REQUIRED ACTION> State how many lines of text in the rows below contain the string "кожи". Reply with the number only.

*** Opening of DATA FOR THIS TASK ***

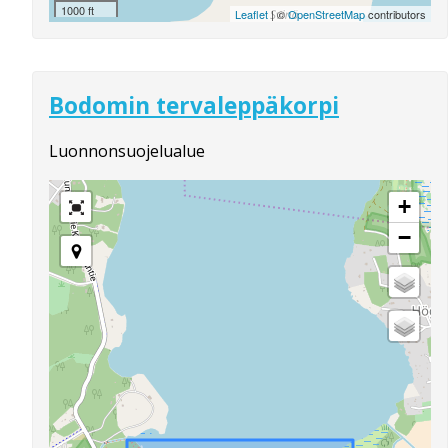
1000 ft
Leaflet
| ©
OpenStreetMap
contributors
Bodomin tervaleppäkorpi
Luonnonsuojelualue
+
−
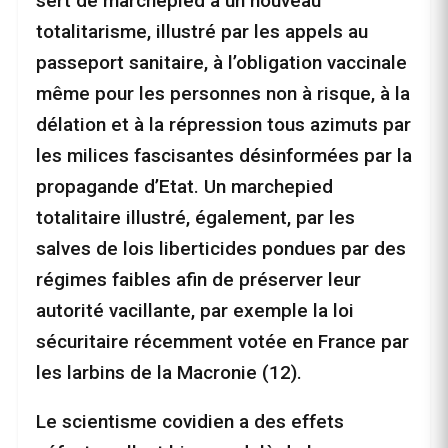
sert de marchepied à un nouveau
totalitarisme, illustré par les appels au
passeport sanitaire, à l’obligation vaccinale
même pour les personnes non à risque, à la
délation et à la répression tous azimuts par
les milices fascisantes désinformées par la
propagande d’Etat. Un marchepied
totalitaire illustré, également, par les
salves de lois liberticides pondues par des
régimes faibles afin de préserver leur
autorité vacillante, par exemple la loi
sécuritaire récemment votée en France par
les larbins de la Macronie (12).
Le scientisme covidien a des effets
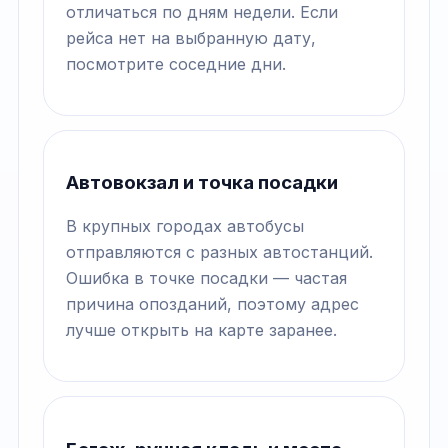
отличаться по дням недели. Если
рейса нет на выбранную дату,
посмотрите соседние дни.
Автовокзал и точка посадки
В крупных городах автобусы
отправляются с разных автостанций.
Ошибка в точке посадки — частая
причина опозданий, поэтому адрес
лучше открыть на карте заранее.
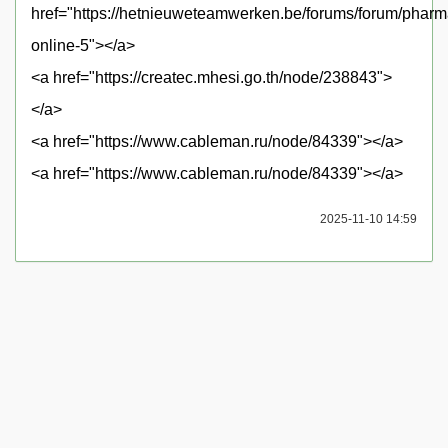
href="https://hetnieuweteamwerken.be/forums/forum/pharm
online-5"></a>
<a href="https://createc.mhesi.go.th/node/238843">
</a>
<a href="https://www.cableman.ru/node/84339"></a>
<a href="https://www.cableman.ru/node/84339"></a>
2025-11-10 14:59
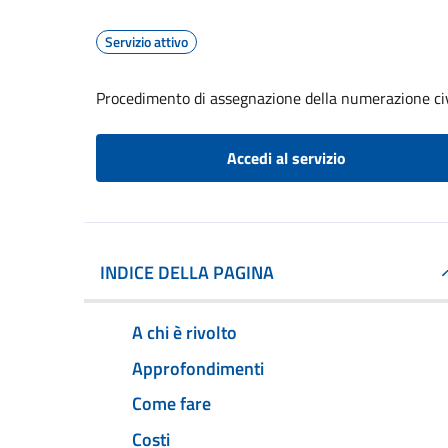
Servizio attivo
Procedimento di assegnazione della numerazione ci
Accedi al servizio
INDICE DELLA PAGINA
A chi è rivolto
Approfondimenti
Come fare
Costi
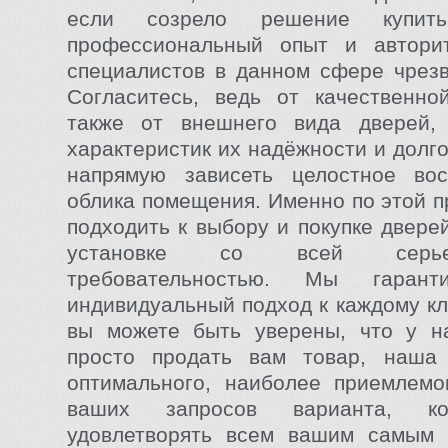
если созрело решение купит
профессиональный опыт и автори
специалистов в данном сфере чрез
Согласитесь, ведь от качественно
также от внешнего вида дверей,
характеристик их надёжности и долг
напрямую зависеть целостное вос
облика помещения. Именно по этой п
подходить к выбору и покупке дверей
установке со всей серь
требовательностью. Мы гарант
индивидуальный подход к каждому кл
вы можете быть уверены, что у на
просто продать вам товар, наша
оптимального, наиболее приемлемо
ваших запросов варианта, ко
удовлетворять всем вашим самым 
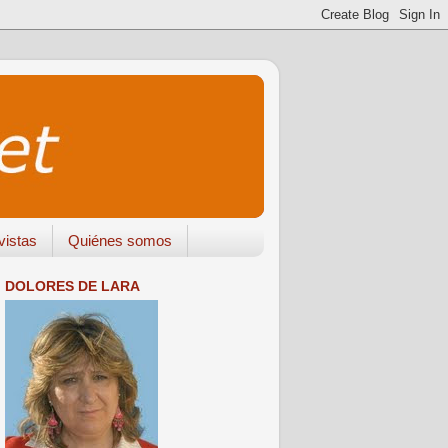
vistas
Quiénes somos
DOLORES DE LARA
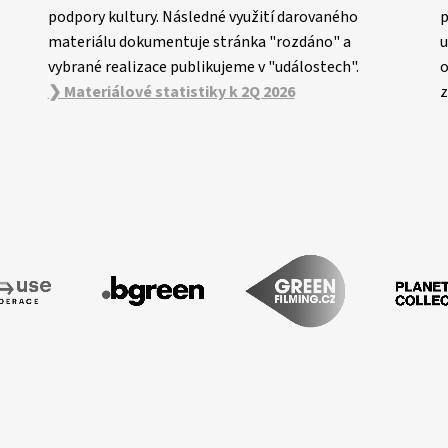
podpory kultury. Následné využití darovaného
p
materiálu dokumentuje stránka "rozdáno" a
u
vybrané realizace publikujeme v "událostech".
o
❯ Materiálové statistiky k 2Q 2026
z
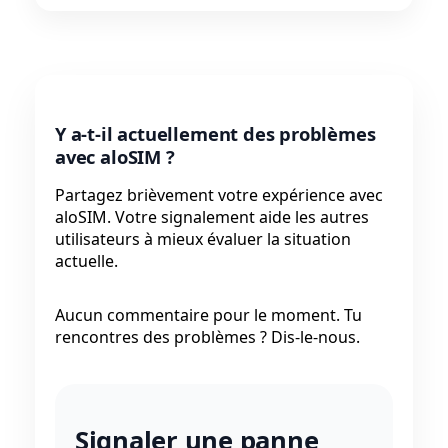
Y a-t-il actuellement des problèmes
avec aloSIM ?
Partagez brièvement votre expérience avec
aloSIM. Votre signalement aide les autres
utilisateurs à mieux évaluer la situation
actuelle.
Aucun commentaire pour le moment. Tu
rencontres des problèmes ? Dis-le-nous.
Signaler une panne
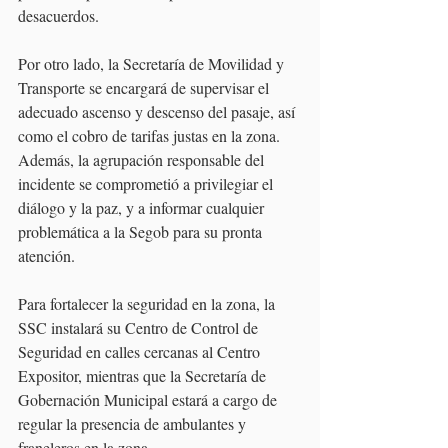
desacuerdos.
Por otro lado, la Secretaría de Movilidad y 
Transporte se encargará de supervisar el 
adecuado ascenso y descenso del pasaje, así 
como el cobro de tarifas justas en la zona. 
Además, la agrupación responsable del 
incidente se comprometió a privilegiar el 
diálogo y la paz, y a informar cualquier 
problemática a la Segob para su pronta 
atención.
Para fortalecer la seguridad en la zona, la 
SSC instalará su Centro de Control de 
Seguridad en calles cercanas al Centro 
Expositor, mientras que la Secretaría de 
Gobernación Municipal estará a cargo de 
regular la presencia de ambulantes y 
franeleros en la zona.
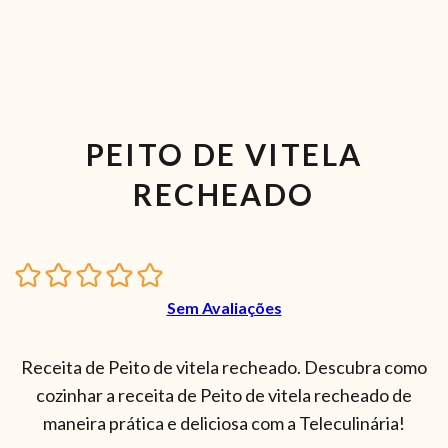
PEITO DE VITELA
RECHEADO
Sem Avaliações
Receita de Peito de vitela recheado. Descubra como
cozinhar a receita de Peito de vitela recheado de
maneira prática e deliciosa com a Teleculinária!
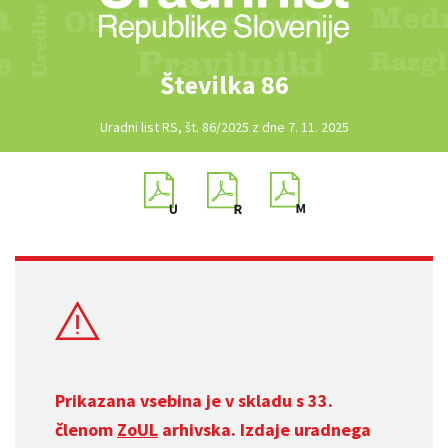
Številka 86
Uradni list RS, št. 86/2025 z dne 7. 11. 2025
Prikazana vsebina je v skladu s 33.
členom
ZoUL
arhivska. Izdaje uradnega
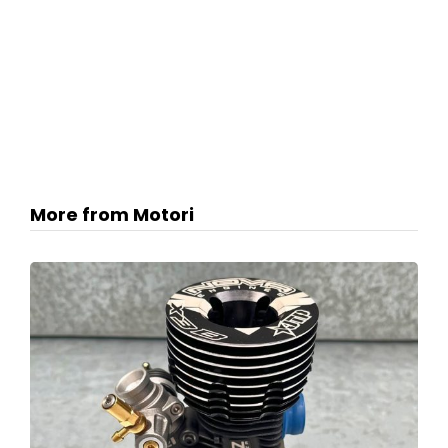
More from Motori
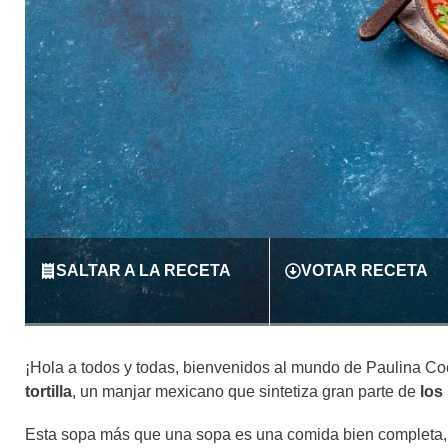
SALTAR A LA RECETA
VOTAR RECETA
¡Hola a todos y todas, bienvenidos al mundo de Paulina Coc
tortilla
, un manjar mexicano que sintetiza gran parte de
los
Esta sopa más que una sopa es una comida bien completa,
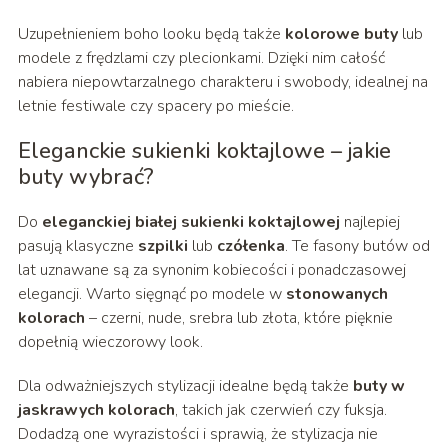
Uzupełnieniem boho looku będą także
kolorowe buty
lub
modele z frędzlami czy plecionkami. Dzięki nim całość
nabiera niepowtarzalnego charakteru i swobody, idealnej na
letnie festiwale czy spacery po mieście.
Eleganckie sukienki koktajlowe – jakie
buty wybrać?
Do
eleganckiej białej sukienki koktajlowej
najlepiej
pasują klasyczne
szpilki
lub
czółenka
. Te fasony butów od
lat uznawane są za synonim kobiecości i ponadczasowej
elegancji. Warto sięgnąć po modele w
stonowanych
kolorach
– czerni, nude, srebra lub złota, które pięknie
dopełnią wieczorowy look.
Dla odważniejszych stylizacji idealne będą także
buty w
jaskrawych kolorach
, takich jak czerwień czy fuksja.
Dodadzą one wyrazistości i sprawią, że stylizacja nie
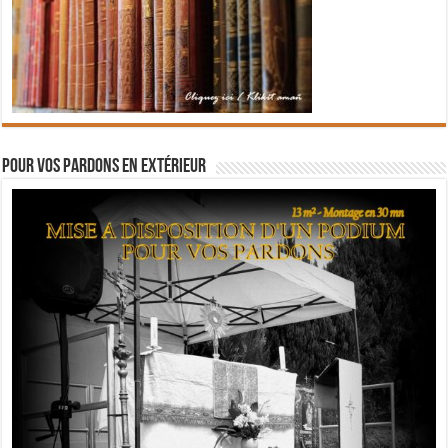
Pour vos pardons en extérieur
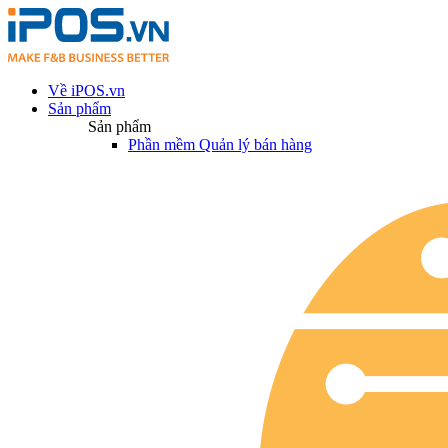
Về iPOS.vn
Sản phẩm
Sản phẩm
Phần mềm Quản lý bán hàng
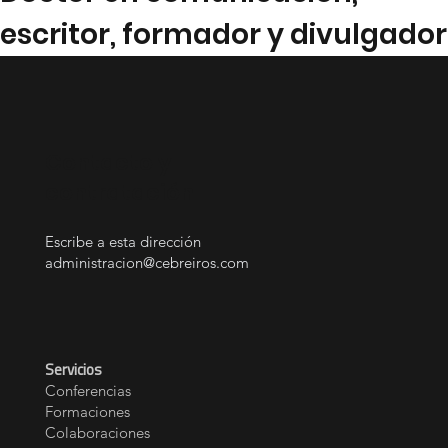
escritor, formador y divulgador
Contacto y
contratación
Escribe a esta dirección
administracion@cebreiros.com
Servicios
Conferencias
Formaciones
Colaboraciones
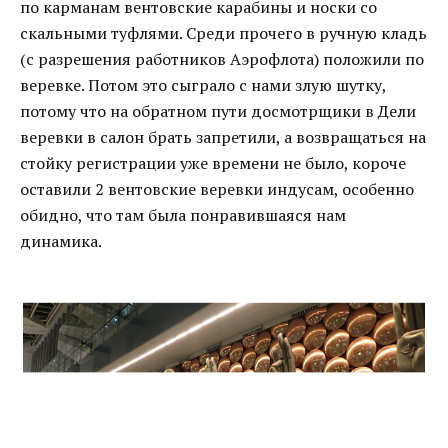
по карманам вентовские карабины и носки со
скальными туфлями. Среди прочего в ручную кладь
(с разрешения работников Аэрофлота) положили по
веревке. Потом это сыграло с нами злую шутку,
потому что на обратном пути досмотрщики в Дели
веревки в салон брать запретили, а возвращаться на
стойку регистрации уже времени не было, короче
оставили 2 вентовские веревки индусам, особенно
обидно, что там была понравившаяся нам
динамика.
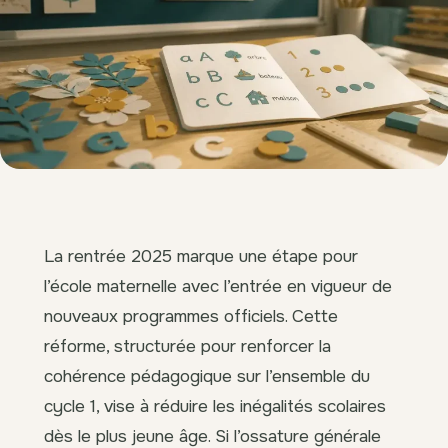
La rentrée 2025 marque une étape pour
l’école maternelle avec l’entrée en vigueur de
nouveaux programmes officiels. Cette
réforme, structurée pour renforcer la
cohérence pédagogique sur l’ensemble du
cycle 1, vise à réduire les inégalités scolaires
dès le plus jeune âge. Si l’ossature générale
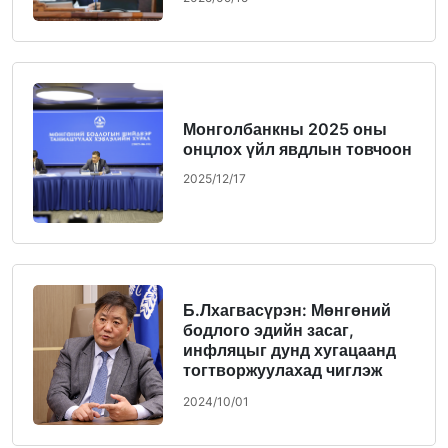
Монголбанкны 2025 оны
онцлох үйл явдлын товчоон
2025/12/17
Б.Лхагвасүрэн: Мөнгөний
бодлого эдийн засаг,
инфляцыг дунд хугацаанд
тогтворжуулахад чиглэж
байна
2024/10/01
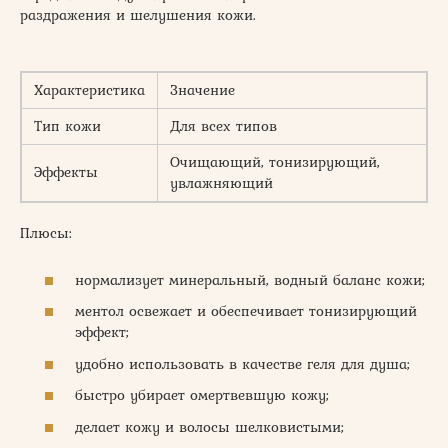
раздражения и шелушения кожи.
Характеристика
Значение
Тип кожи
Для всех типов
Очищающий, тонизирующий,
Эффекты
увлажняющий
Плюсы:
нормализует минеральный, водный баланс кожи;
ментол освежает и обеспечивает тонизирующий
эффект;
удобно использовать в качестве геля для душа;
быстро убирает омертвевшую кожу;
делает кожу и волосы шелковистыми;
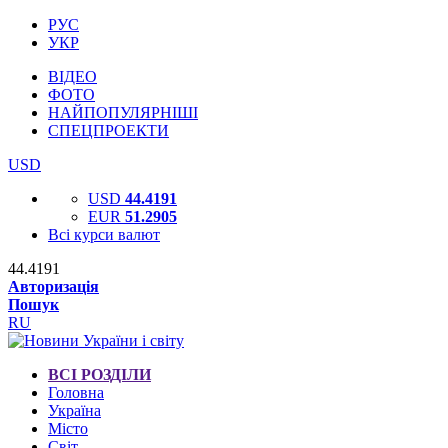
РУС
УКР
ВІДЕО
ФОТО
НАЙПОПУЛЯРНІШІ
СПЕЦПРОЕКТИ
USD
USD
44.4191
EUR
51.2905
Всі курси валют
44.4191
Авторизація
Пошук
RU
ВСІ РОЗДІЛИ
Головна
Україна
Місто
Світ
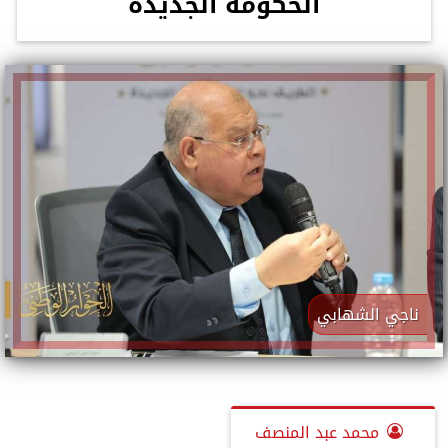
الحكومة الجديدة
ناجي الشهابي
محمد عبد المنصف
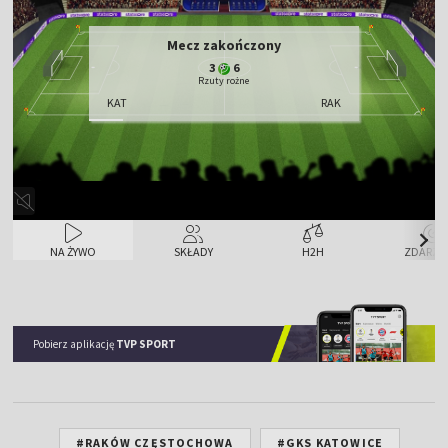
Mecz zakończony
3
6
Rzuty rożne
KAT
RAK
NA ŻYWO
SKŁADY
H2H
ZDARZE
Pobierz aplikację
TVP SPORT
#RAKÓW CZĘSTOCHOWA
#GKS KATOWICE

*** Close of DATA FOR THIS TASK ***

EXERCISE ANSWER> 3